The importance of How to Build a Dinosaur does not lie in Horner’s wish to create a dinochicken. That makes up only a small part of the book. Instead the slim volume indicates how paleontology is becoming more of an interdisciplinary science where studies of development and genetics are just as important as fossilized bones. It remains to be seen whether Horner will be able to open a “Jurassic Barnyard”, but that is not the point. The bodies of living things hold records of the past just as the strata of the earth do, and when both lines of evidence are studied together scientists can finally begin to answer evolutionary questions that have puzzled researchers for decades.

Figure from research paper about genetic lineage of tetropods

When visitors stroll among the remains of ancient beasts in the dinosaur halls of museums, they often focus on how bizarre they were.
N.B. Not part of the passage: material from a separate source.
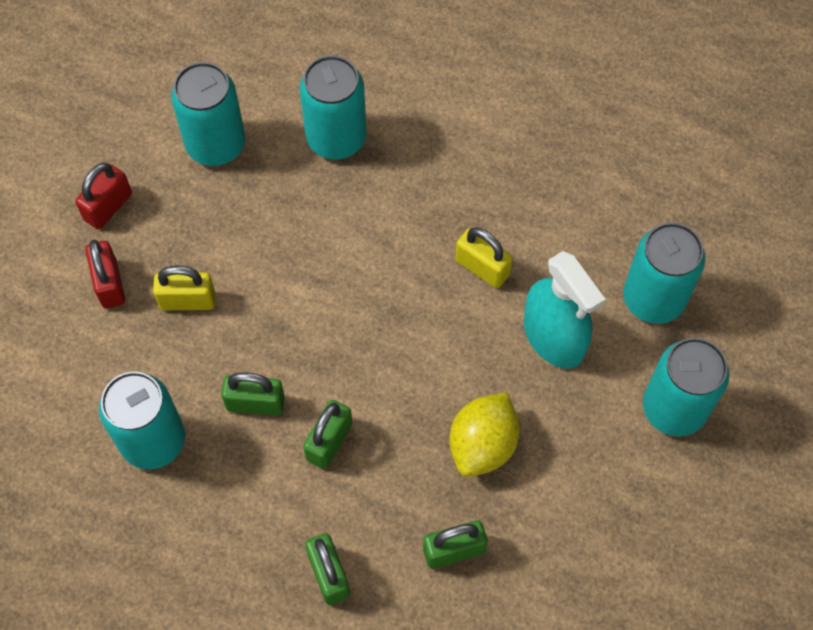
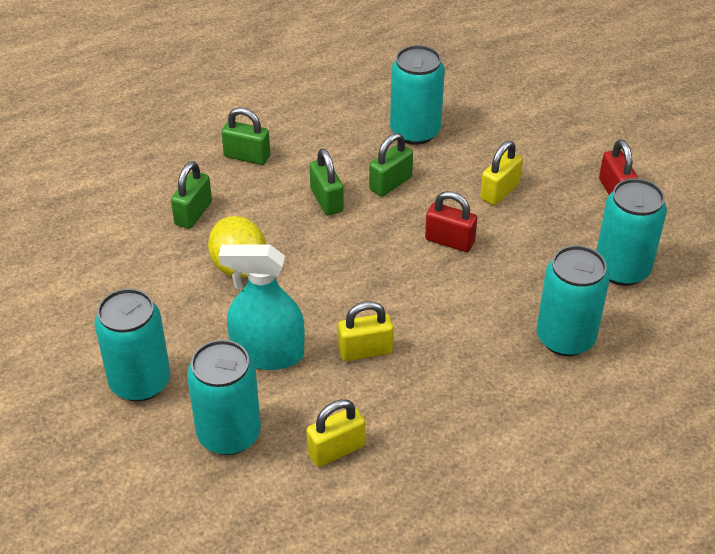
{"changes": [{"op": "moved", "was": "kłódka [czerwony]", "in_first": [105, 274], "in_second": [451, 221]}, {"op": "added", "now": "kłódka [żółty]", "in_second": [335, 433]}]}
With the exception of the more bird-like forms, there is nothing like them alive today: immense sauropods with tails and necks that stretched to the horizon, armor-plated ankylosaurs festooned with spikes, stout ceratopsians ornamented with horns and frills, and gargantuan predatory theropods with banana-sized teeth.

What often goes unnoticed is that we share a deep history with these animals. They are, as spectacular as it may sound, our distant relatives. As reviewed in a new paper in the Annual Review of Ecology, Evolution, and Systematics, about 398 million years ago there was a particular group of fish, the lobed-fined or sarcopterygian fish, the organisms that gave rise to our common ancestor with the dinosaurs. The fish lived in freshwater and had a series of bones in their limbs. These and other factors made them different from fish whose fins were supported by a series of spines or fine rays. Within the sarcopterygians was the ancestor of creatures that would appear at about 385 million years ago, the “fishapods” like Panderichthys and Tiktaalik.

Rather than fins, these fishapods had rudimentary limbs which they used to raise their flat bodies up from the muddy bottom. They were equipped with both gills and lungs, and they were among the first creatures to have necks (in their fish ancestors, the shoulder girdle was attached to the skull, prohibiting flexibility). Despite these adaptations, these creatures were not yet walking on land, but their descendants would. It is difficult to pin down precise ancestor-descendant relationships, but it was this sort of creature that gave rise to the first true “limbed” creatures, the earliest tetrapods, which also had fingers and toes. These were animals like Acanthostega that had an amphibious life at the water’s edge.

Even though limbs had evolved in the water, they allowed early tetrapods to haul out onto land, a place inhabited by plants and invertebrates but no other vertebrates. This did not happen until about 330 million years ago, but when it did, it led to an explosion of diversity. Among the diverse forms was the common ancestor of living reptiles and amphibians as well as mammals and dinosaurs.

Lineages diverged and evolved through time, but our common ancestry can still be seen in our skeletons. We and dinosaurs share body plans based upon four limbs. Although our skeletons have been modified in different ways, we have many of the same types of bones (the bones of our limbs and hands are a good example), and this all goes back to our swamp-dwelling common ancestor almost 400 million years ago.